▶ [What the task asks]
A verbatim transcript of the data that follows, free of images, is the expected result.

[Collected data]
________________________
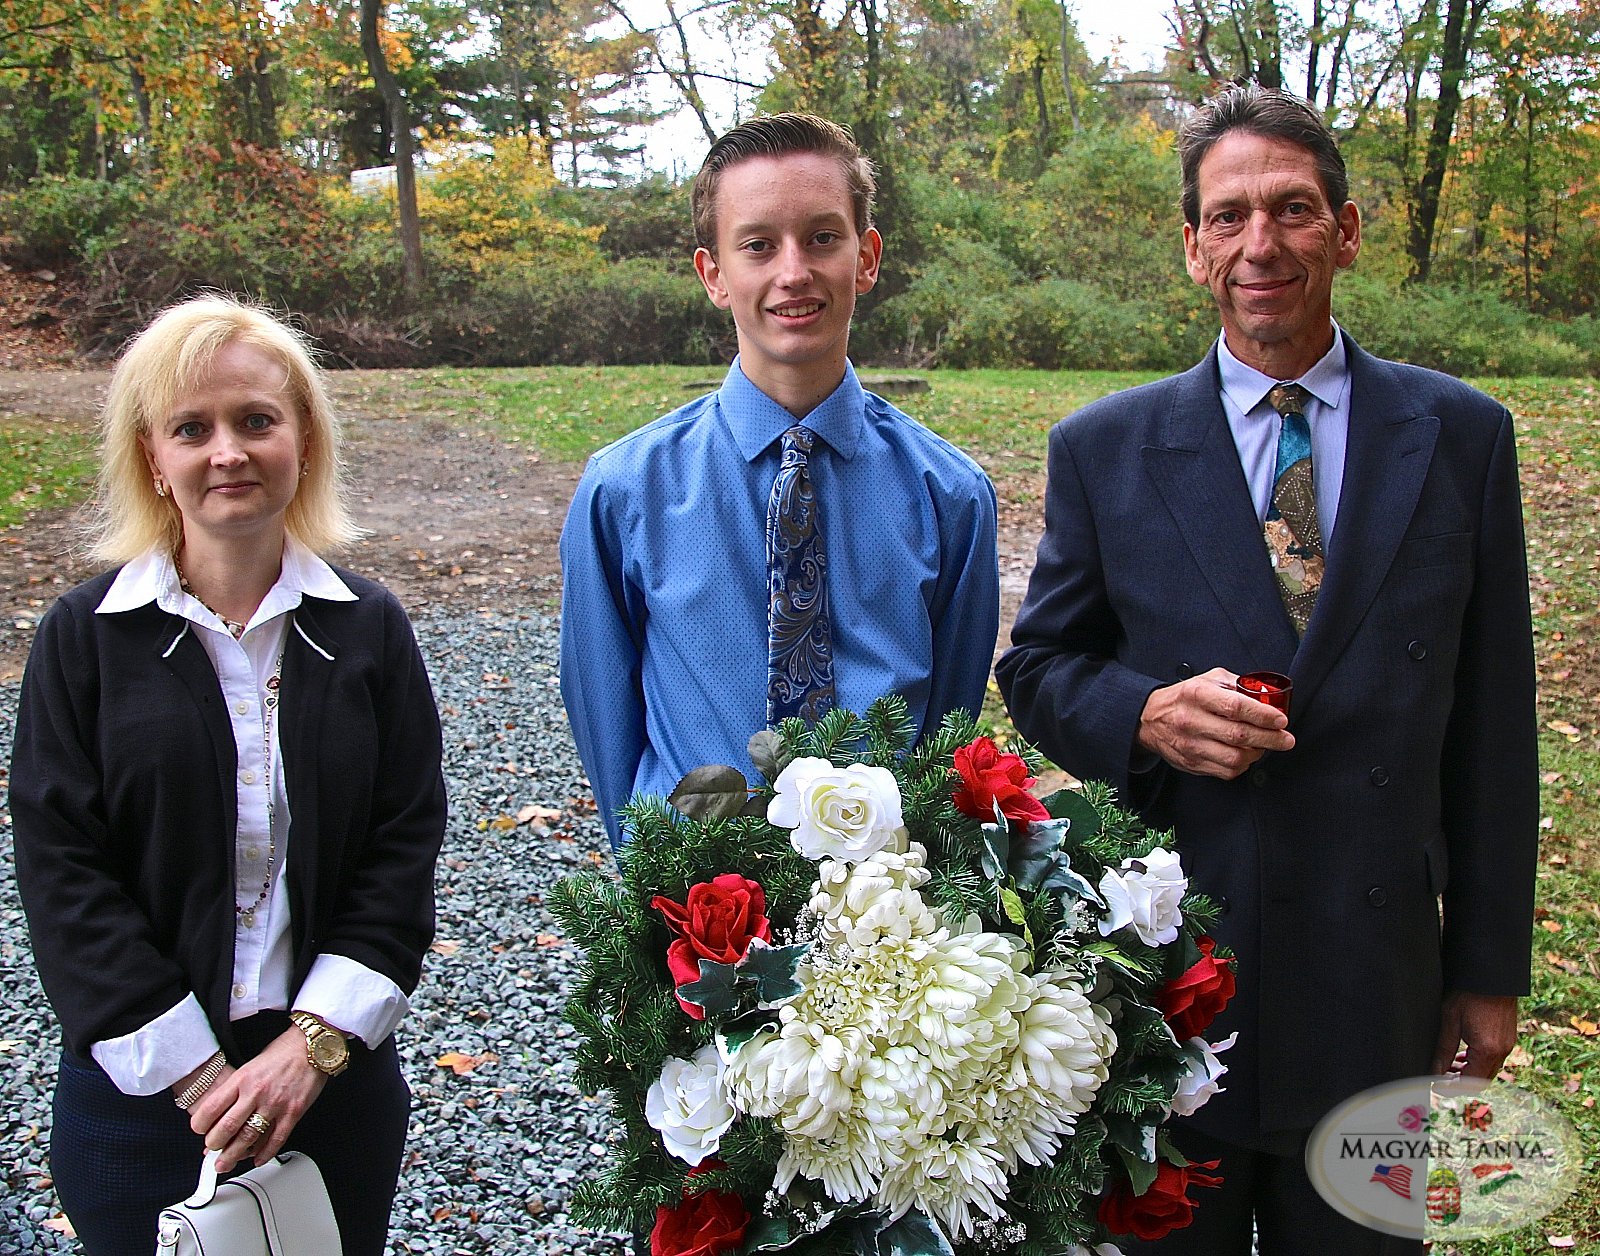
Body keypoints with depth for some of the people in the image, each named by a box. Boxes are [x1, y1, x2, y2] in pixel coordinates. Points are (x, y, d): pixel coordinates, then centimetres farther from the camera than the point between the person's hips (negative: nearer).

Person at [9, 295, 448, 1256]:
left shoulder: (368, 629, 0)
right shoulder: (86, 637, -4)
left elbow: (404, 847, -3)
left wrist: (316, 1042, -13)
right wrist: (193, 1071, -13)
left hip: (338, 1080, 1)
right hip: (138, 1092, -1)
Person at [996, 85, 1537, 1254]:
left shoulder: (1462, 436, 0)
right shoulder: (1105, 449, -2)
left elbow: (1492, 718, 3)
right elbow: (1036, 668, 4)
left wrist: (1490, 963, 4)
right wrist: (1143, 716, -18)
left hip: (1375, 971, 1)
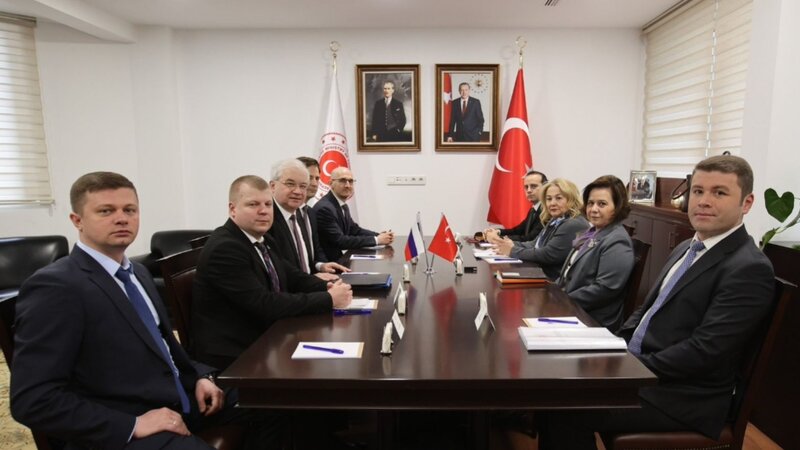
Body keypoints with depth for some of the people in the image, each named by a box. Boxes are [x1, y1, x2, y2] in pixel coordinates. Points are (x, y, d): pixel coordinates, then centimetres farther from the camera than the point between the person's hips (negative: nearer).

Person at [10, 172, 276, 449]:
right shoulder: (55, 287, -14)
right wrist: (132, 425, -21)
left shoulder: (137, 272, 10)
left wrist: (199, 376, 4)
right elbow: (32, 400, -18)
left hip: (179, 398, 8)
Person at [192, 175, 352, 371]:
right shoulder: (224, 249, -20)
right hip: (233, 356, -7)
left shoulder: (262, 240, 6)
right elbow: (264, 305, -25)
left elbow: (293, 277, 9)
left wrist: (328, 287, -11)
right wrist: (328, 299, -22)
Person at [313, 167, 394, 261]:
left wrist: (379, 236, -6)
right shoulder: (324, 208, -20)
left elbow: (355, 230, 12)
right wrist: (376, 240, -21)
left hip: (339, 258, 8)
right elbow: (339, 241, -23)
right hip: (327, 262, -8)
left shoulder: (343, 206, 8)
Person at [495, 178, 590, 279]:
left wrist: (513, 251, -13)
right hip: (545, 277, 9)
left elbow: (547, 255, -22)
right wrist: (512, 244, -6)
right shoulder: (554, 222, 15)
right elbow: (534, 244, 12)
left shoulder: (575, 225, -18)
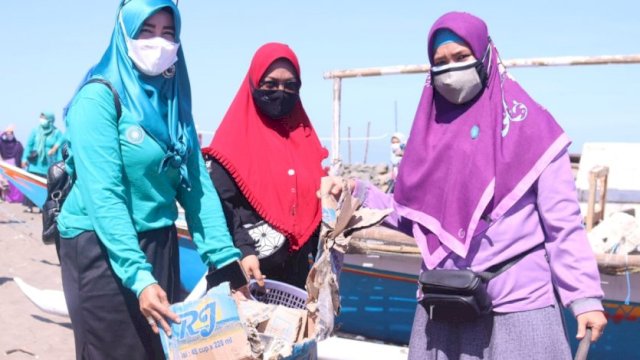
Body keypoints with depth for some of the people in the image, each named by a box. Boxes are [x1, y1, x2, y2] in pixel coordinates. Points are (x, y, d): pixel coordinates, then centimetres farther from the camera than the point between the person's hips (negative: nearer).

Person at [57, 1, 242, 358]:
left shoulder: (174, 100, 6)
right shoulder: (99, 97, -14)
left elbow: (197, 184, 1)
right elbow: (103, 195, -22)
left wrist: (225, 256, -8)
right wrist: (138, 275, -30)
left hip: (160, 244, 6)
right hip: (101, 247, -6)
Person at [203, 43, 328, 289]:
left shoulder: (305, 136, 13)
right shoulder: (237, 137, -4)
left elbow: (317, 199, 15)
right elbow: (223, 203, -12)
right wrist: (243, 251, -25)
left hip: (296, 267, 5)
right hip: (251, 269, -5)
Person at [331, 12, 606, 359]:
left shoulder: (528, 124, -3)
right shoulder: (429, 131, 10)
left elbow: (562, 222, -6)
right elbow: (415, 217, 12)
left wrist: (584, 295, -11)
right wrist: (360, 194, 3)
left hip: (518, 304, -4)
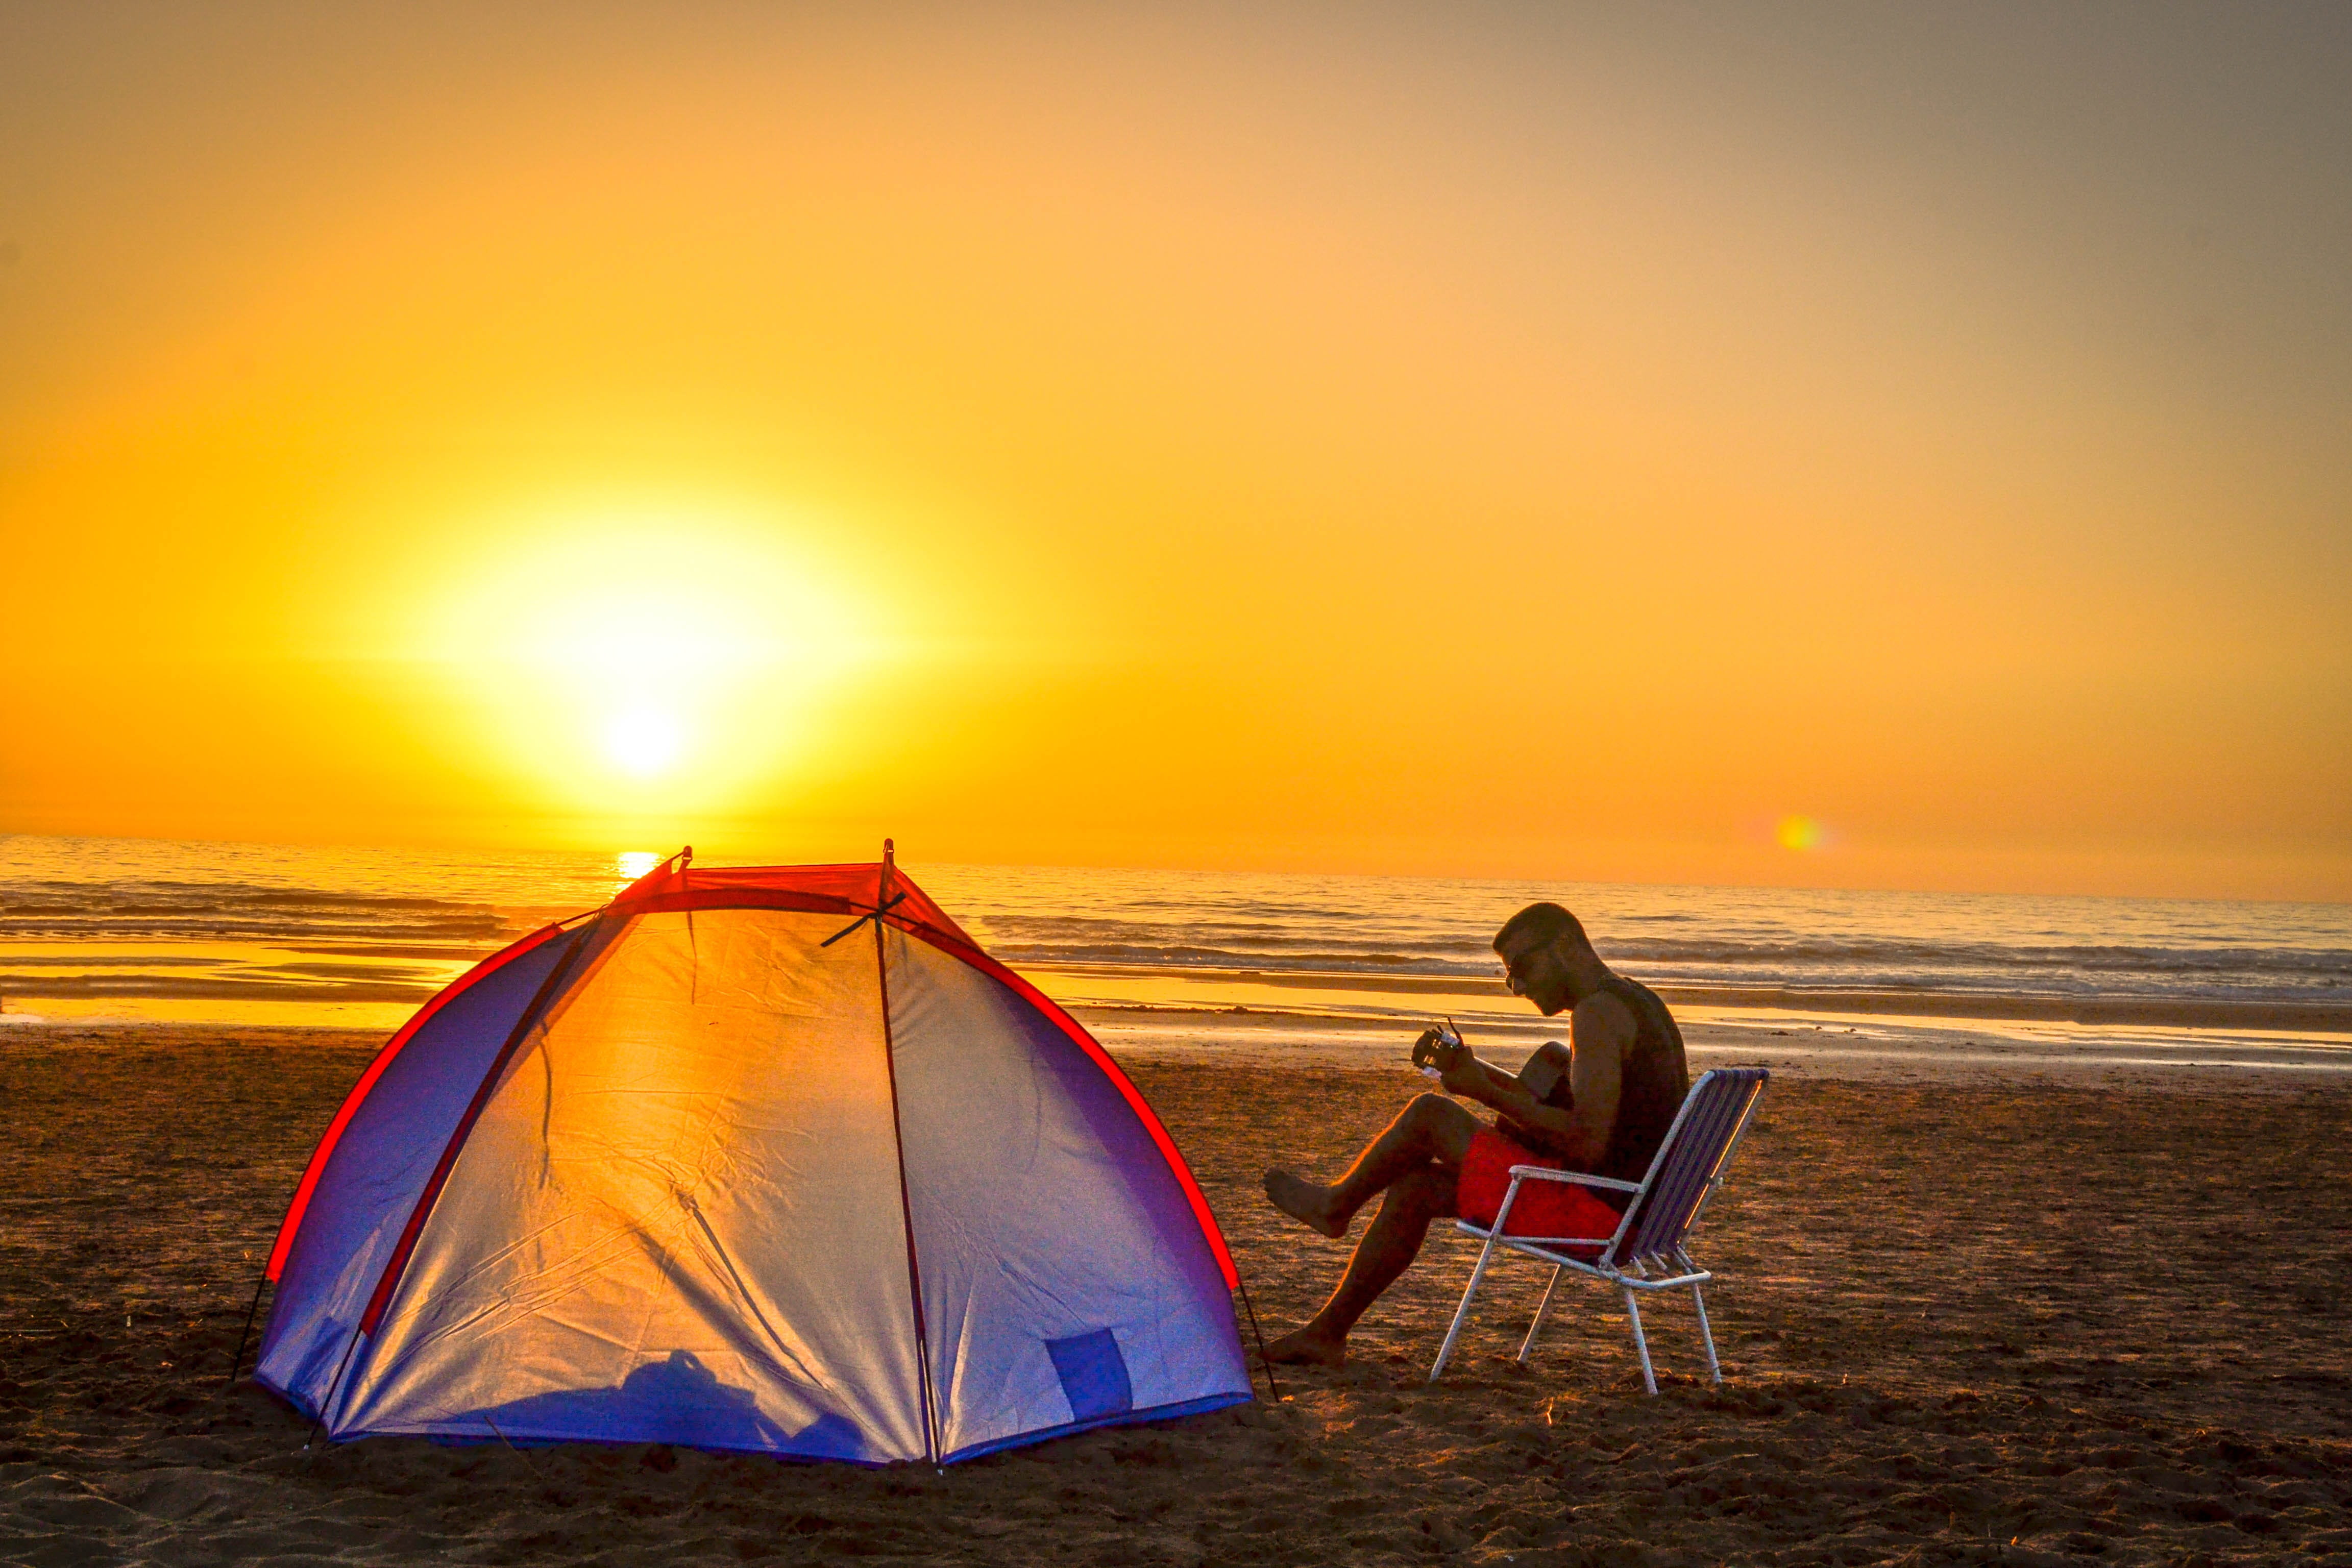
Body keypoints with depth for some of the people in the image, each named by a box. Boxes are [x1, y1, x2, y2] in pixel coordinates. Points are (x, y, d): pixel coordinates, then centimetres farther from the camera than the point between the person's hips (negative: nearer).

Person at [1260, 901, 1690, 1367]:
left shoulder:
________________________
▶ [Output of the exercise]
Body keypoints with depth for some of the people in the image, each named by a box. Boxes are [x1, y1, x2, y2] in pixel coordinates. Points are (x, y, d): pixel coordinates, then centimetres farther from the camera than the point between the person's hips (negative: nearer).

Person at [9, 295, 448, 1256]:
left shoulder: (368, 629, 0)
right shoulder: (86, 637, -4)
left elbow: (404, 847, -3)
left wrist: (316, 1042, -13)
right wrist: (193, 1071, -13)
left hip: (338, 1080, 1)
right hip: (138, 1092, -1)
Person at [996, 85, 1537, 1254]:
left shoulder: (1462, 436, 0)
right shoulder: (1105, 449, -2)
left elbow: (1492, 718, 3)
right elbow: (1036, 668, 4)
left wrist: (1490, 963, 4)
right wrist: (1143, 716, -18)
left hip: (1375, 971, 1)
Body keypoints with depth for some of the people in the image, each named by a box. Boxes are [x1, y1, x2, y2] in pixel coordinates. Points are (x, y, d): pixel coordinates, then centimetres farther from the camera than the point between the person's hips (negative: nearer).

Person at [10, 172, 276, 449]:
right shoulder: (55, 287, -14)
right wrist: (132, 425, -21)
left shoulder: (137, 272, 10)
left wrist: (199, 376, 4)
right elbow: (32, 400, -18)
left hip: (179, 398, 8)
Person at [192, 175, 352, 371]:
right shoulder: (224, 249, -20)
right hip: (233, 356, -7)
left shoulder: (262, 240, 6)
right elbow: (264, 305, -25)
left elbow: (293, 277, 9)
left wrist: (328, 287, -11)
right wrist: (328, 299, -22)
Person at [313, 167, 394, 261]:
left wrist: (379, 236, -6)
right shoulder: (324, 208, -20)
left elbow: (355, 230, 12)
right wrist: (376, 240, -21)
left hip: (339, 258, 8)
right elbow: (339, 241, -23)
right hip: (327, 262, -8)
left shoulder: (343, 206, 8)
Person at [495, 178, 590, 279]:
left wrist: (513, 251, -13)
right hip: (545, 277, 9)
left elbow: (547, 255, -22)
right wrist: (512, 244, -6)
right shoulder: (554, 222, 15)
right elbow: (534, 244, 12)
left shoulder: (575, 225, -18)
Body keypoints with depth for some of the people in the image, each named by a box. Boxes are [x1, y1, x2, y2] in pixel coordinates. Points are (x, y, d): pixel coordinates, then centimetres farther from the camera than the point between the person's hips (negative: nearer).

Person at [57, 1, 242, 358]:
left shoulder: (174, 100, 6)
right shoulder: (99, 97, -14)
left elbow: (197, 184, 1)
right elbow: (103, 195, -22)
left wrist: (225, 256, -8)
right wrist: (138, 275, -30)
left hip: (160, 244, 6)
right hip: (101, 247, -6)
Person at [203, 43, 328, 289]:
left shoulder: (305, 136, 13)
right shoulder: (237, 137, -4)
left elbow: (317, 199, 15)
right elbow: (223, 203, -12)
right wrist: (243, 251, -25)
left hip: (296, 267, 5)
right hip: (251, 269, -5)
Person at [331, 12, 606, 359]:
left shoulder: (528, 124, -3)
right shoulder: (429, 131, 10)
left elbow: (562, 222, -6)
right elbow: (415, 217, 12)
left wrist: (584, 295, -11)
right wrist: (360, 194, 3)
left hip: (518, 304, -4)
Body keypoints with depth for some of the people in the image, each named by a box. Boxes are [x1, y1, x2, y2] in pixel coordinates. Points are (x, y, d): pixel coordinates, then centimetres farther from the camera than the point between the person's hips (negative: nearer).

Person at [1260, 901, 1690, 1367]:
left shoulder:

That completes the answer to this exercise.